> GIVEN ENTRIES
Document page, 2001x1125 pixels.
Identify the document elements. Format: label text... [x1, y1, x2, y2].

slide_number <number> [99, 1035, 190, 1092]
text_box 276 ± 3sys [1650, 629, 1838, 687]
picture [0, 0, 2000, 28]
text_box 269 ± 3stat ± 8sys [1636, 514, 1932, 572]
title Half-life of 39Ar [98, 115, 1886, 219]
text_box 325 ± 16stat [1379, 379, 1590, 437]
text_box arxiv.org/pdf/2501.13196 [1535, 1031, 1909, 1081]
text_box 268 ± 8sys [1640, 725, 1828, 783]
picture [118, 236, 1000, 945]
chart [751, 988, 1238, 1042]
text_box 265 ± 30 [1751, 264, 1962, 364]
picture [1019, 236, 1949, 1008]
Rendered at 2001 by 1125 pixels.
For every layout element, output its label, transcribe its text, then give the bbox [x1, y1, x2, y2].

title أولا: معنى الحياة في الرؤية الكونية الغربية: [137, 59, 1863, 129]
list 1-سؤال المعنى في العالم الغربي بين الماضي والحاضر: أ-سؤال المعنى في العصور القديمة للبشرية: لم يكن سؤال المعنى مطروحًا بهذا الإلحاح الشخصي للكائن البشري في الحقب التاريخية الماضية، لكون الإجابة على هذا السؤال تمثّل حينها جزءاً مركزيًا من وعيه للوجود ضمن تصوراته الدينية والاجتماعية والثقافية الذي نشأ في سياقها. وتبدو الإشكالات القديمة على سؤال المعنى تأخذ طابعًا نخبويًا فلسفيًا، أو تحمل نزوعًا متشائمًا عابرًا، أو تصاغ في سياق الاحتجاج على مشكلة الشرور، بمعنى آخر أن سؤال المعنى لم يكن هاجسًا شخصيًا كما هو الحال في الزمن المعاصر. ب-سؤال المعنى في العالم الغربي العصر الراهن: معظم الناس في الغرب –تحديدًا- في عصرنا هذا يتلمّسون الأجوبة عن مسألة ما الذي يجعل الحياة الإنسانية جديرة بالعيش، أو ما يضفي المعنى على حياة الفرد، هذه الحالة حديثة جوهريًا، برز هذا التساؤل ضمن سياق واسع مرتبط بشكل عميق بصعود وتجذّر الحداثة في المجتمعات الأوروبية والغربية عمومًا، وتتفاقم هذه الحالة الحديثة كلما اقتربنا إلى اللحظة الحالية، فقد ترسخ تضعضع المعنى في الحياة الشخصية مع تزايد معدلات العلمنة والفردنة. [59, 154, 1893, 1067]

> AIM
Please write out all of the records above again, substituting "bounding box" for "bbox" and leaving everything else unchanged.

> RIGHT ANSWER
Document page, 2001x1125 pixels.
Identify the document elements. Format: label text... [x1, y1, x2, y2].

slide_number <number> [99, 1035, 190, 1092]
text_box 276 ± 3sys [1650, 629, 1838, 687]
picture [0, 0, 2000, 28]
text_box 269 ± 3stat ± 8sys [1636, 514, 1932, 572]
title Half-life of 39Ar [98, 115, 1886, 219]
text_box 325 ± 16stat [1379, 379, 1590, 437]
text_box arxiv.org/pdf/2501.13196 [1535, 1031, 1909, 1081]
text_box 268 ± 8sys [1640, 725, 1828, 783]
picture [118, 236, 1000, 945]
chart [751, 988, 1238, 1042]
text_box 265 ± 30 [1751, 264, 1962, 364]
picture [1019, 236, 1949, 1008]
Rendered at 2001 by 1125 pixels.
For every layout element, output its label, transcribe its text, then give the bounding box [x1, y1, x2, y2].

title أولا: معنى الحياة في الرؤية الكونية الغربية: [137, 59, 1863, 129]
list 1-سؤال المعنى في العالم الغربي بين الماضي والحاضر: أ-سؤال المعنى في العصور القديمة للبشرية: لم يكن سؤال المعنى مطروحًا بهذا الإلحاح الشخصي للكائن البشري في الحقب التاريخية الماضية، لكون الإجابة على هذا السؤال تمثّل حينها جزءاً مركزيًا من وعيه للوجود ضمن تصوراته الدينية والاجتماعية والثقافية الذي نشأ في سياقها. وتبدو الإشكالات القديمة على سؤال المعنى تأخذ طابعًا نخبويًا فلسفيًا، أو تحمل نزوعًا متشائمًا عابرًا، أو تصاغ في سياق الاحتجاج على مشكلة الشرور، بمعنى آخر أن سؤال المعنى لم يكن هاجسًا شخصيًا كما هو الحال في الزمن المعاصر. ب-سؤال المعنى في العالم الغربي العصر الراهن: معظم الناس في الغرب –تحديدًا- في عصرنا هذا يتلمّسون الأجوبة عن مسألة ما الذي يجعل الحياة الإنسانية جديرة بالعيش، أو ما يضفي المعنى على حياة الفرد، هذه الحالة حديثة جوهريًا، برز هذا التساؤل ضمن سياق واسع مرتبط بشكل عميق بصعود وتجذّر الحداثة في المجتمعات الأوروبية والغربية عمومًا، وتتفاقم هذه الحالة الحديثة كلما اقتربنا إلى اللحظة الحالية، فقد ترسخ تضعضع المعنى في الحياة الشخصية مع تزايد معدلات العلمنة والفردنة. [59, 154, 1893, 1067]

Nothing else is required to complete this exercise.